Copy down all of the data underneath, exactly as shown.

··· SUPPLIED DATA ···

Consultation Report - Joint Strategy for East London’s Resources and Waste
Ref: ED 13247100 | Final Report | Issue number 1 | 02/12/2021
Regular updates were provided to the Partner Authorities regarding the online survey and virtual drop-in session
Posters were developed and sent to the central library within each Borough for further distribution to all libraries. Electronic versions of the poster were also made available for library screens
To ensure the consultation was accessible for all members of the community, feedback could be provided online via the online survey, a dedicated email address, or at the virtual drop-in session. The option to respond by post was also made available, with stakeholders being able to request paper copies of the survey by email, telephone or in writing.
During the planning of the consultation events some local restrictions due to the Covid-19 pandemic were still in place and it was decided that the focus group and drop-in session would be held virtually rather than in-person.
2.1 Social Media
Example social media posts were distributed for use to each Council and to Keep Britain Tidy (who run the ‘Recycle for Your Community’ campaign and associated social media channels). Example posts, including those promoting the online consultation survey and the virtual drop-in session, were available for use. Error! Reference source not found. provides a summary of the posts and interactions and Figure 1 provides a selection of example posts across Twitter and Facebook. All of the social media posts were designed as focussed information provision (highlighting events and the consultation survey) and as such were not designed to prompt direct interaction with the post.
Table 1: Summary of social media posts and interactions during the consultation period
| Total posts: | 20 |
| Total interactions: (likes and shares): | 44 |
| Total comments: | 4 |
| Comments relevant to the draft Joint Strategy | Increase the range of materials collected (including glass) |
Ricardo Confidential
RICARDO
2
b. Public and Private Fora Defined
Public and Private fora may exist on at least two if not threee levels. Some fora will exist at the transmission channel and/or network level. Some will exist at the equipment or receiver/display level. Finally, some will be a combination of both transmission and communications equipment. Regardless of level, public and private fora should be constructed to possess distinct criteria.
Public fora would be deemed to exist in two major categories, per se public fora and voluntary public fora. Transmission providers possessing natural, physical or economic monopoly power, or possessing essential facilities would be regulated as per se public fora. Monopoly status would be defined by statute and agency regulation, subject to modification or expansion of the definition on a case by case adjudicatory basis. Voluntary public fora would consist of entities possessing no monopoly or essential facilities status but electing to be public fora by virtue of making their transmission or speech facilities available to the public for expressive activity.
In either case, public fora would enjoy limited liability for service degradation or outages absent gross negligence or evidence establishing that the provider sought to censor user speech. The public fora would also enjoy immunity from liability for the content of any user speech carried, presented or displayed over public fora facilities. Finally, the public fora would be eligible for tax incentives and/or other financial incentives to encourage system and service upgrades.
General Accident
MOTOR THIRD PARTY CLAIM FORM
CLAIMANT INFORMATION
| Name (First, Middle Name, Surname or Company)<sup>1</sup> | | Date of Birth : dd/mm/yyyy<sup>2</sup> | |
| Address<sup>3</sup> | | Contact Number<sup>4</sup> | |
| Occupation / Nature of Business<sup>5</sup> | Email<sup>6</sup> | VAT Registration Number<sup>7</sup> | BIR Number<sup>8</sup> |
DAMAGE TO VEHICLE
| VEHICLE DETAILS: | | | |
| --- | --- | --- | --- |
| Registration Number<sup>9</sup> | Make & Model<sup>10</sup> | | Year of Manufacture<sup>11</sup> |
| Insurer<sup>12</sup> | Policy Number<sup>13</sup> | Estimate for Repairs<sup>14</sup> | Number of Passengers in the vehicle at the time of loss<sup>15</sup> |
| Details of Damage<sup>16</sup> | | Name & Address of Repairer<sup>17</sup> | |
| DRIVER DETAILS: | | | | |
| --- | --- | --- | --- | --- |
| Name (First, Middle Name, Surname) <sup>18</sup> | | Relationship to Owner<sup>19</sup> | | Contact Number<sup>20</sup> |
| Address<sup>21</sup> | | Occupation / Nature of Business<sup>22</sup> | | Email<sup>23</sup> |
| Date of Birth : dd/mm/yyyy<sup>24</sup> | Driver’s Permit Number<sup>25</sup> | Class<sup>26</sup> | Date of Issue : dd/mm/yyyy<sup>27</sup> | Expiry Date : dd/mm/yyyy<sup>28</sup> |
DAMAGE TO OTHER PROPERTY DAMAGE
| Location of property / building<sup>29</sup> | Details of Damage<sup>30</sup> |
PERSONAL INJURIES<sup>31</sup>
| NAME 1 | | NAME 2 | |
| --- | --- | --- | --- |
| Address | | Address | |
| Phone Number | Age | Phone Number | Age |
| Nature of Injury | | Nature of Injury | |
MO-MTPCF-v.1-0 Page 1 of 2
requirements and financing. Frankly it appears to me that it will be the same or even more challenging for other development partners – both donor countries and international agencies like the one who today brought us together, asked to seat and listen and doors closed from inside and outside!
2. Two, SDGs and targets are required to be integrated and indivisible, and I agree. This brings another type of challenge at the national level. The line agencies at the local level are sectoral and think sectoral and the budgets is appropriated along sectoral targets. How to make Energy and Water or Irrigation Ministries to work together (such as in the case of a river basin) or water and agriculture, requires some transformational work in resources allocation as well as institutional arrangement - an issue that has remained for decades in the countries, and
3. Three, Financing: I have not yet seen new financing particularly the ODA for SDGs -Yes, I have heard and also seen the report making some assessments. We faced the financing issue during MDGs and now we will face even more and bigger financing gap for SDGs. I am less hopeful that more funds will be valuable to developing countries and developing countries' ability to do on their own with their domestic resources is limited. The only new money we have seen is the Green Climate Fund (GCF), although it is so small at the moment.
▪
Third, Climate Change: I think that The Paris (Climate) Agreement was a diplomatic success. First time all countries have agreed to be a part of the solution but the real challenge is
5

···

WRITTEN ANSWER -
Consultation Report - Joint Strategy for East London’s Resources and Waste
Ref: ED 13247100 | Final Report | Issue number 1 | 02/12/2021
Regular updates were provided to the Partner Authorities regarding the online survey and virtual drop-in session
Posters were developed and sent to the central library within each Borough for further distribution to all libraries. Electronic versions of the poster were also made available for library screens
To ensure the consultation was accessible for all members of the community, feedback could be provided online via the online survey, a dedicated email address, or at the virtual drop-in session. The option to respond by post was also made available, with stakeholders being able to request paper copies of the survey by email, telephone or in writing.
During the planning of the consultation events some local restrictions due to the Covid-19 pandemic were still in place and it was decided that the focus group and drop-in session would be held virtually rather than in-person.
2.1 Social Media
Example social media posts were distributed for use to each Council and to Keep Britain Tidy (who run the ‘Recycle for Your Community’ campaign and associated social media channels). Example posts, including those promoting the online consultation survey and the virtual drop-in session, were available for use. Error! Reference source not found. provides a summary of the posts and interactions and Figure 1 provides a selection of example posts across Twitter and Facebook. All of the social media posts were designed as focussed information provision (highlighting events and the consultation survey) and as such were not designed to prompt direct interaction with the post.
Table 1: Summary of social media posts and interactions during the consultation period
| Total posts: | 20 |
| Total interactions: (likes and shares): | 44 |
| Total comments: | 4 |
| Comments relevant to the draft Joint Strategy | Increase the range of materials collected (including glass) |
Ricardo Confidential
RICARDO
2
b. Public and Private Fora Defined
Public and Private fora may exist on at least two if not threee levels. Some fora will exist at the transmission channel and/or network level. Some will exist at the equipment or receiver/display level. Finally, some will be a combination of both transmission and communications equipment. Regardless of level, public and private fora should be constructed to possess distinct criteria.
Public fora would be deemed to exist in two major categories, per se public fora and voluntary public fora. Transmission providers possessing natural, physical or economic monopoly power, or possessing essential facilities would be regulated as per se public fora. Monopoly status would be defined by statute and agency regulation, subject to modification or expansion of the definition on a case by case adjudicatory basis. Voluntary public fora would consist of entities possessing no monopoly or essential facilities status but electing to be public fora by virtue of making their transmission or speech facilities available to the public for expressive activity.
In either case, public fora would enjoy limited liability for service degradation or outages absent gross negligence or evidence establishing that the provider sought to censor user speech. The public fora would also enjoy immunity from liability for the content of any user speech carried, presented or displayed over public fora facilities. Finally, the public fora would be eligible for tax incentives and/or other financial incentives to encourage system and service upgrades.
General Accident
MOTOR THIRD PARTY CLAIM FORM
CLAIMANT INFORMATION
| Name (First, Middle Name, Surname or Company)<sup>1</sup> | | Date of Birth : dd/mm/yyyy<sup>2</sup> | |
| Address<sup>3</sup> | | Contact Number<sup>4</sup> | |
| Occupation / Nature of Business<sup>5</sup> | Email<sup>6</sup> | VAT Registration Number<sup>7</sup> | BIR Number<sup>8</sup> |
DAMAGE TO VEHICLE
| VEHICLE DETAILS: | | | |
| --- | --- | --- | --- |
| Registration Number<sup>9</sup> | Make & Model<sup>10</sup> | | Year of Manufacture<sup>11</sup> |
| Insurer<sup>12</sup> | Policy Number<sup>13</sup> | Estimate for Repairs<sup>14</sup> | Number of Passengers in the vehicle at the time of loss<sup>15</sup> |
| Details of Damage<sup>16</sup> | | Name & Address of Repairer<sup>17</sup> | |
| DRIVER DETAILS: | | | | |
| --- | --- | --- | --- | --- |
| Name (First, Middle Name, Surname) <sup>18</sup> | | Relationship to Owner<sup>19</sup> | | Contact Number<sup>20</sup> |
| Address<sup>21</sup> | | Occupation / Nature of Business<sup>22</sup> | | Email<sup>23</sup> |
| Date of Birth : dd/mm/yyyy<sup>24</sup> | Driver’s Permit Number<sup>25</sup> | Class<sup>26</sup> | Date of Issue : dd/mm/yyyy<sup>27</sup> | Expiry Date : dd/mm/yyyy<sup>28</sup> |
DAMAGE TO OTHER PROPERTY DAMAGE
| Location of property / building<sup>29</sup> | Details of Damage<sup>30</sup> |
PERSONAL INJURIES<sup>31</sup>
| NAME 1 | | NAME 2 | |
| --- | --- | --- | --- |
| Address | | Address | |
| Phone Number | Age | Phone Number | Age |
| Nature of Injury | | Nature of Injury | |
MO-MTPCF-v.1-0 Page 1 of 2
requirements and financing. Frankly it appears to me that it will be the same or even more challenging for other development partners – both donor countries and international agencies like the one who today brought us together, asked to seat and listen and doors closed from inside and outside!
2. Two, SDGs and targets are required to be integrated and indivisible, and I agree. This brings another type of challenge at the national level. The line agencies at the local level are sectoral and think sectoral and the budgets is appropriated along sectoral targets. How to make Energy and Water or Irrigation Ministries to work together (such as in the case of a river basin) or water and agriculture, requires some transformational work in resources allocation as well as institutional arrangement - an issue that has remained for decades in the countries, and
3. Three, Financing: I have not yet seen new financing particularly the ODA for SDGs -Yes, I have heard and also seen the report making some assessments. We faced the financing issue during MDGs and now we will face even more and bigger financing gap for SDGs. I am less hopeful that more funds will be valuable to developing countries and developing countries' ability to do on their own with their domestic resources is limited. The only new money we have seen is the Green Climate Fund (GCF), although it is so small at the moment.
▪
Third, Climate Change: I think that The Paris (Climate) Agreement was a diplomatic success. First time all countries have agreed to be a part of the solution but the real challenge is
5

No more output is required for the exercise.